Top of Provided records
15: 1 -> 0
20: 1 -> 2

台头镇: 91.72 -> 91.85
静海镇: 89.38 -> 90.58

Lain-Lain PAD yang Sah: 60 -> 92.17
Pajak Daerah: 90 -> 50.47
Bottom of Provided records
Top of Provided records
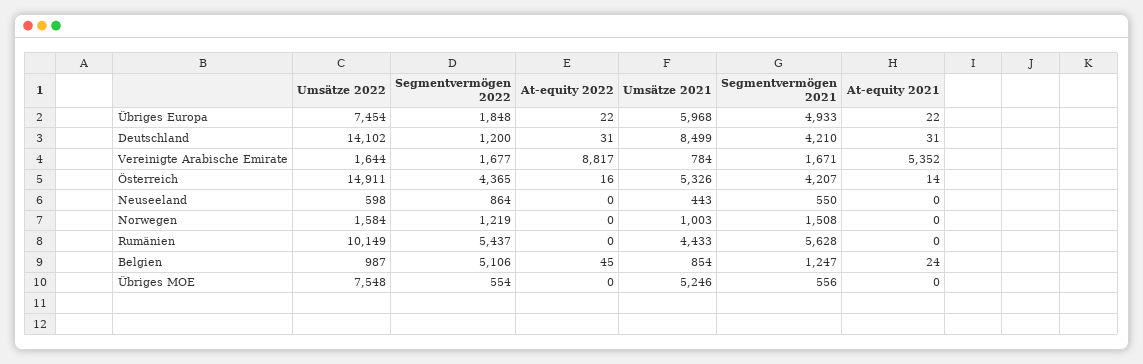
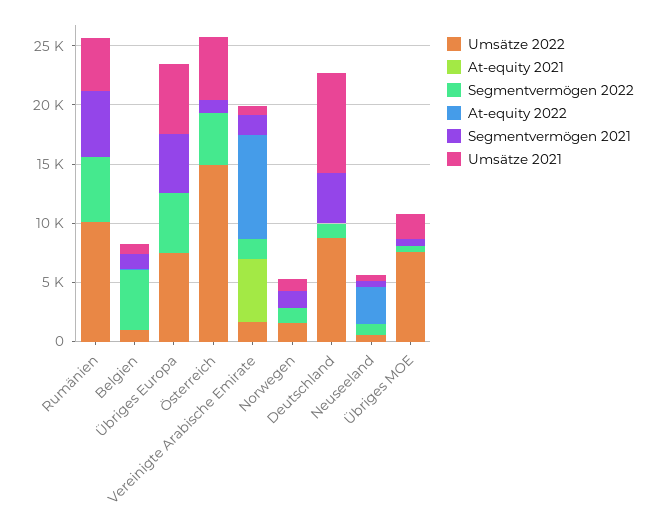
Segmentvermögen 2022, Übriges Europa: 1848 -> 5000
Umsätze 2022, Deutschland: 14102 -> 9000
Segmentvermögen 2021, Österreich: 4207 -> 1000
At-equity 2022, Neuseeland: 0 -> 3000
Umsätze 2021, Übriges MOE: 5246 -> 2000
Bottom of Provided records
Top of Provided records
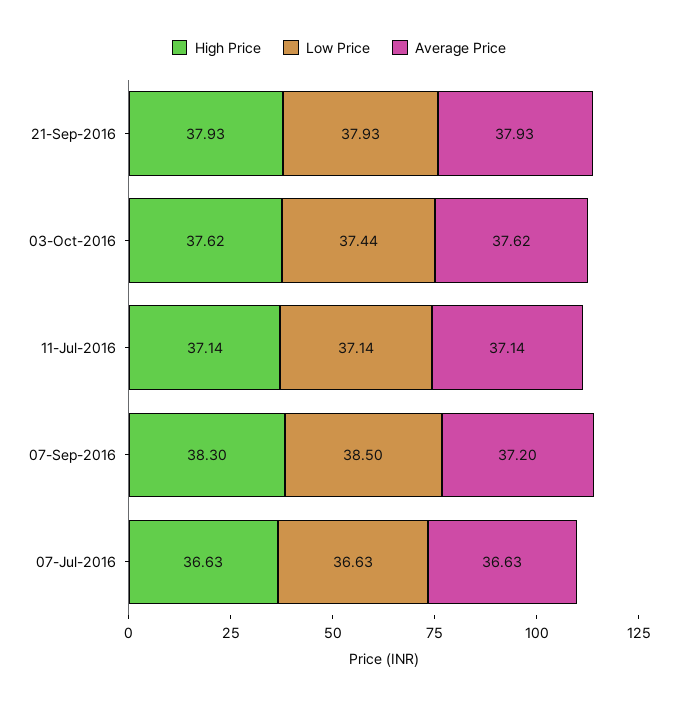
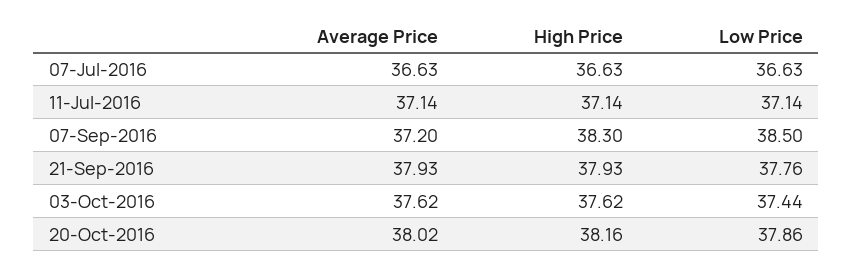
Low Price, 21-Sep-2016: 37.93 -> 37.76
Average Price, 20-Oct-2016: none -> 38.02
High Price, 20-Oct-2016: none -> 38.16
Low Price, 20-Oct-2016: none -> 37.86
Bottom of Provided records
§ Request: Only lines with the word "none" are wanted; pull each of them from the records.

§ Output:
Average Price, 20-Oct-2016: none -> 38.02
High Price, 20-Oct-2016: none -> 38.16
Low Price, 20-Oct-2016: none -> 37.86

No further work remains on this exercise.